And on that note...has anyone else noticed that bills immediately prior to an increase very often seem to be estimates.   I've got the cards through the letterbox saying that they couldn't read the meter.  They've done this even though somebody has been in the house and no attempt was made to get in ...like ringing the doorbell.


----------



## Smashbox (30 Jan 2009)

I always ring in my meter, I don't wait for them to come out and read it. You let it go a long time to be just paying the estimates. You have to pay, however call them and ask them for a longer time period.
BTW, my cousin built a new house. Put in underfloor heating. ESB bill = 2k.
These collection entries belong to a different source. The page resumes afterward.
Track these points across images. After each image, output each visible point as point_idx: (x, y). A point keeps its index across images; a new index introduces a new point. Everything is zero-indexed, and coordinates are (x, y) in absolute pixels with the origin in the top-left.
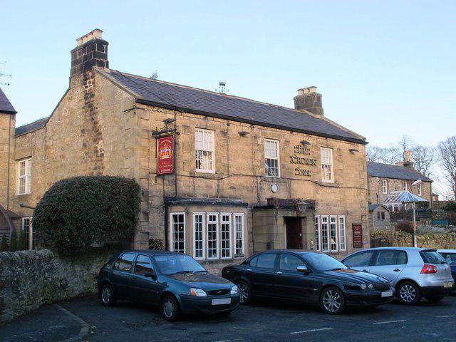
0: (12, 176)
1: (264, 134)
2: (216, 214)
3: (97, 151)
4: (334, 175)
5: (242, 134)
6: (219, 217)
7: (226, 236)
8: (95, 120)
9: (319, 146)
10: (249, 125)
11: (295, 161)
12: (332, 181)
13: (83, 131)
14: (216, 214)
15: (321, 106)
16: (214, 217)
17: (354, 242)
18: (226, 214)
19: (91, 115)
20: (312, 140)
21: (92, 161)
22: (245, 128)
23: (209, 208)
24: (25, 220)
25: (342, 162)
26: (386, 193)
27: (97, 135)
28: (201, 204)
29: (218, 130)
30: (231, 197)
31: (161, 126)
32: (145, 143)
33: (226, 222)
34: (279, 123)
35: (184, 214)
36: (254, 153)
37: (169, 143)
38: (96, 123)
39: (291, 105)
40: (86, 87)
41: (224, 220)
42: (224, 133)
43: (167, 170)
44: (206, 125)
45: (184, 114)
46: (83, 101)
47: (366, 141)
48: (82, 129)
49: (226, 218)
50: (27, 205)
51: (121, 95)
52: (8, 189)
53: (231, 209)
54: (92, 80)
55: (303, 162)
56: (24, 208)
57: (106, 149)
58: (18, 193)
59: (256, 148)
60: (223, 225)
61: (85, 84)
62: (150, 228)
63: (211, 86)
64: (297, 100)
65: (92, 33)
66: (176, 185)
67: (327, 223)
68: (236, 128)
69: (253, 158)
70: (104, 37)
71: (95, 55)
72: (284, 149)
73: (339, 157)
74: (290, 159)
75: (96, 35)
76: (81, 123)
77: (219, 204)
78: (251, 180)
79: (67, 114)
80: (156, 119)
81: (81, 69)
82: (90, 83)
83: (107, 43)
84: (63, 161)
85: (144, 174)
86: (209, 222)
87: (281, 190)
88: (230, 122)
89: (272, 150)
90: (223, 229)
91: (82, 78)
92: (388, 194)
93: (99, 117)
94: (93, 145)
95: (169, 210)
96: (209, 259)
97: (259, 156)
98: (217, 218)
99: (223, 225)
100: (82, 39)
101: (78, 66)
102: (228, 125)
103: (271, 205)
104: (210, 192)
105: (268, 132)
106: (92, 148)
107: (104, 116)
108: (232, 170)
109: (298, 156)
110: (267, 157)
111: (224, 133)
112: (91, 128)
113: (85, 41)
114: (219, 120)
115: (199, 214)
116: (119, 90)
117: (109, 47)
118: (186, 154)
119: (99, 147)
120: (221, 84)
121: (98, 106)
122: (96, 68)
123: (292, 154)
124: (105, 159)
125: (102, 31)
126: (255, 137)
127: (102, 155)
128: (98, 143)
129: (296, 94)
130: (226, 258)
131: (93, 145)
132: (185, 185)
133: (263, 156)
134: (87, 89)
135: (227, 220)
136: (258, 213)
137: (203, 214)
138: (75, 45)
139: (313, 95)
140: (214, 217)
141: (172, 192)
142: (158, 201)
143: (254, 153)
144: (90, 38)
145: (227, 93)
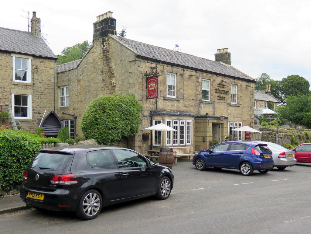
0: (56, 95)
1: (202, 76)
2: (178, 121)
3: (111, 84)
4: (238, 99)
5: (191, 76)
7: (182, 132)
8: (110, 66)
9: (230, 83)
10: (194, 71)
11: (218, 91)
13: (102, 72)
15: (230, 60)
16: (177, 122)
17: (246, 137)
18: (182, 121)
19: (107, 63)
20: (227, 80)
21: (108, 90)
22: (193, 73)
23: (174, 118)
24: (65, 121)
27: (111, 74)
28: (170, 115)
29: (178, 74)
30: (184, 112)
31: (148, 71)
32: (140, 80)
33: (182, 125)
34: (210, 70)
35: (161, 120)
37: (154, 81)
38: (110, 68)
39: (213, 58)
40: (104, 46)
41: (175, 124)
42: (182, 75)
45: (161, 64)
46: (102, 55)
48: (101, 70)
49: (182, 123)
50: (67, 113)
51: (126, 52)
52: (54, 104)
53: (186, 118)
54: (107, 42)
56: (64, 115)
57: (117, 83)
58: (60, 106)
59: (198, 84)
61: (103, 44)
63: (170, 46)
64: (217, 56)
65: (106, 14)
66: (156, 104)
68: (187, 73)
69: (196, 90)
70: (114, 16)
71: (109, 27)
72: (212, 85)
73: (240, 90)
75: (109, 15)
76: (101, 67)
77: (180, 115)
78: (194, 102)
79: (91, 61)
80: (146, 67)
81: (100, 35)
82: (106, 44)
83: (115, 20)
84: (89, 89)
87: (210, 108)
88: (185, 69)
89: (205, 86)
91: (101, 40)
93: (113, 64)
94: (108, 80)
95: (153, 118)
97: (199, 89)
99: (181, 127)
100: (99, 16)
101: (98, 33)
102: (184, 71)
103: (206, 117)
104: (174, 108)
105: (204, 75)
106: (108, 82)
107: (116, 64)
108: (185, 96)
110: (203, 89)
111: (182, 75)
112: (107, 70)
113: (102, 18)
115: (169, 120)
116: (125, 49)
117: (116, 22)
118: (161, 87)
119: (113, 82)
120: (176, 46)
121: (111, 58)
122: (110, 35)
124: (117, 89)
125: (112, 13)
126: (198, 78)
127: (115, 86)
128: (112, 79)
129: (216, 52)
130: (175, 145)
131: (108, 80)
132: (161, 104)
134: (105, 47)
135: (177, 124)
136: (199, 121)
137: (171, 121)
138: (95, 20)
139: (226, 53)
140: (177, 122)
142: (147, 113)
144: (105, 17)
145: (179, 51)
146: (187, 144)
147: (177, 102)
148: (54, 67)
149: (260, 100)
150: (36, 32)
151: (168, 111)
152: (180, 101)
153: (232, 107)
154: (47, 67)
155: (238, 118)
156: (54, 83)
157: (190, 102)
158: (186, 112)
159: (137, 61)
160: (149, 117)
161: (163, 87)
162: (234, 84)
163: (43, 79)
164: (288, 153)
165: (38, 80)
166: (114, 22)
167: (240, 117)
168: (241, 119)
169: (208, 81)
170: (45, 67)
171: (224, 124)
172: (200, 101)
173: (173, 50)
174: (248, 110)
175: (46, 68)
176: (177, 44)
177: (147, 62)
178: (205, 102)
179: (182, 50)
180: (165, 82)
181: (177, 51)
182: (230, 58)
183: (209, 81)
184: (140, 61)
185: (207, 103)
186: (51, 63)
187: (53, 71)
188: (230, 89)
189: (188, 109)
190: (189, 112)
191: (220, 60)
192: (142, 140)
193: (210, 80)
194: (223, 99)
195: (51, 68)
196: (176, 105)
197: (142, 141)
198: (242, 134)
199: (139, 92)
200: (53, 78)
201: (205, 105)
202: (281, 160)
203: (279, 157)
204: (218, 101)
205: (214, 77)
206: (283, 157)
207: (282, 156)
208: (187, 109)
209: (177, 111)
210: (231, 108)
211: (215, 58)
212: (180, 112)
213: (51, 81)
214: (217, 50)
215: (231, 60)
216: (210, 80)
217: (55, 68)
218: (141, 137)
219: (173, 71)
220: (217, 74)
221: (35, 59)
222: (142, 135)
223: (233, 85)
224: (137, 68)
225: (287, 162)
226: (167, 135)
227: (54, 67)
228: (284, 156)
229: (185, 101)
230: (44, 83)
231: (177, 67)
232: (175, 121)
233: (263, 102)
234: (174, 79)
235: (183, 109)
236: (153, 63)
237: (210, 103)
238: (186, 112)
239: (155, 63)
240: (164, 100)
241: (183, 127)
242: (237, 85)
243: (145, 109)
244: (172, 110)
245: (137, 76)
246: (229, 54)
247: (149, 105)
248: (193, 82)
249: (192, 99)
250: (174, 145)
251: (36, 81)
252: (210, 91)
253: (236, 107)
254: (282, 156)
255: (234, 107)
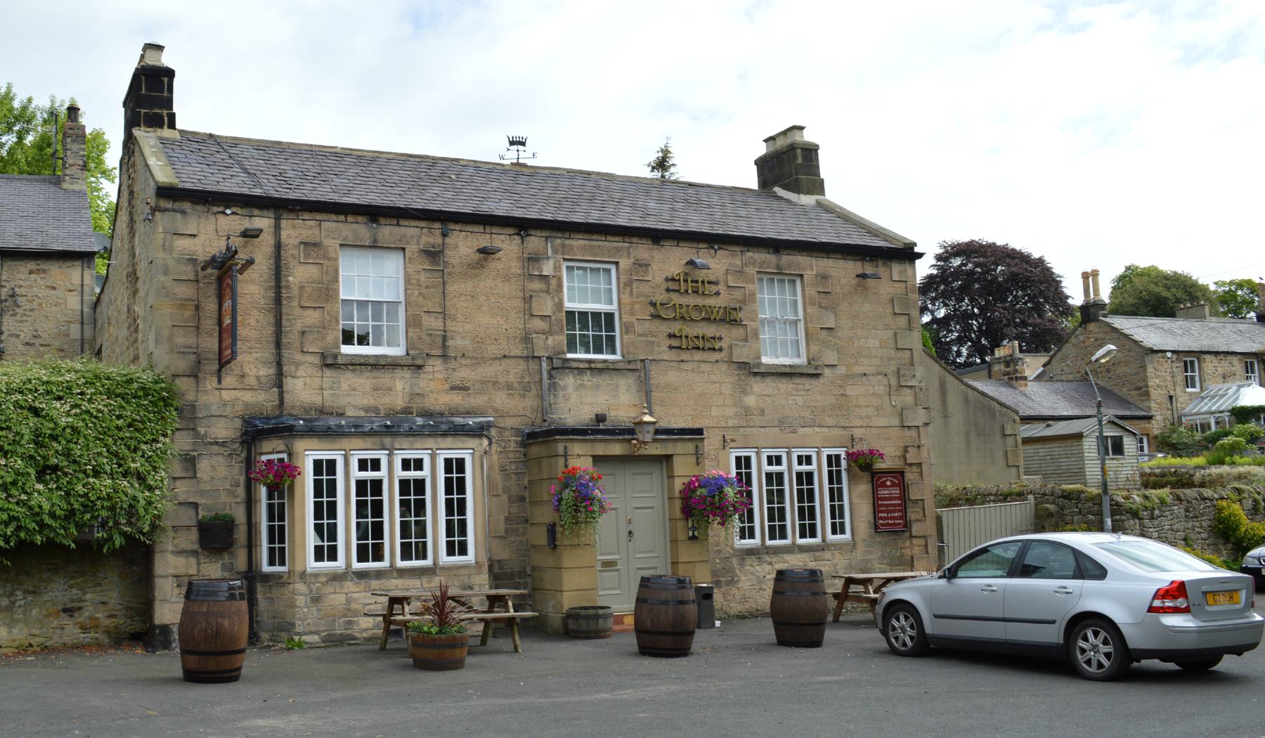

Ya have to laugh, she didn't think it would 'cost that much to run'.


----------



## allthedoyles (31 Jan 2009)

Smashbox said:


> I always ring in my meter, .


 

I always send in the reading online , when it has not been read ..
This is the link:

[broken link removed]


----------



## xxx (31 Jan 2009)

Ring Energia they are cheaper than ESB or Airtricity, it is only a matter of filling up a form


----------



## sandrat (31 Jan 2009)

xxx said:


> Ring Energia they are cheaper than ESB or Airtricity, it is only a matter of filling up a form


 
they don't do residential electricity


----------



## Black Sheep (3 Feb 2009)

I got a whopper also but it was a double bill. I actually never received the first one (I'm sure many people trot out that excuse but I can guarantee this is genuine). With Christmas and a new arrival the idea of chasing it up slipped my mind.
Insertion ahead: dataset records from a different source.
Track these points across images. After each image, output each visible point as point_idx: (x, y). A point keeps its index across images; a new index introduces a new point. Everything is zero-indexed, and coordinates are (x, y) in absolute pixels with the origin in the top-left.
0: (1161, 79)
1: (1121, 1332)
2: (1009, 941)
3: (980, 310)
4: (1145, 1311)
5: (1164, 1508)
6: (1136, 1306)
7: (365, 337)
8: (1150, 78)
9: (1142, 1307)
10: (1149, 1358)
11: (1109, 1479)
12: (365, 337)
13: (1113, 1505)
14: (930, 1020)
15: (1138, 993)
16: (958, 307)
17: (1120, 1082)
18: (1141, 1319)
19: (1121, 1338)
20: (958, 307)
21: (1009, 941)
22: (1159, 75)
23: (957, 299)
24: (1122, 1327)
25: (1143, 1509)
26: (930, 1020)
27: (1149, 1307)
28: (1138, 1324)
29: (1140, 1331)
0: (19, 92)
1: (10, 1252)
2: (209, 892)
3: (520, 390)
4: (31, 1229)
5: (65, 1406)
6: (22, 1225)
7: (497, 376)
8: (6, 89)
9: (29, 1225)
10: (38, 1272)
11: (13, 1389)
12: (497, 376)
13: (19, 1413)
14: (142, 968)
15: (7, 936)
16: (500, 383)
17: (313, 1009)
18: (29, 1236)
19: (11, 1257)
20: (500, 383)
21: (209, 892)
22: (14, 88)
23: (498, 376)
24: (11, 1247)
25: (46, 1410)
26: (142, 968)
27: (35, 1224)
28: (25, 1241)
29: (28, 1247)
However the whopper arrived in early January and I contacted Customer Service for a break down and a copy of the "missed" bill. Got a very curt reply and was told she would put me in touch with Debt Management. When I asked why, she told me that it was because I was in arrears and she asked how I proposed to pay it. 

I have never had a double bill before in my very many of ESB paying.

I just think this level of Customer Service is a tad too sharp


----------



## Bubbles34 (11 Feb 2009)

sandrat said:


> they don't do residential electricity


 

I just changed my Business account to Energia and was told that from April 09 on domestic is also possible. Look forward to that


----------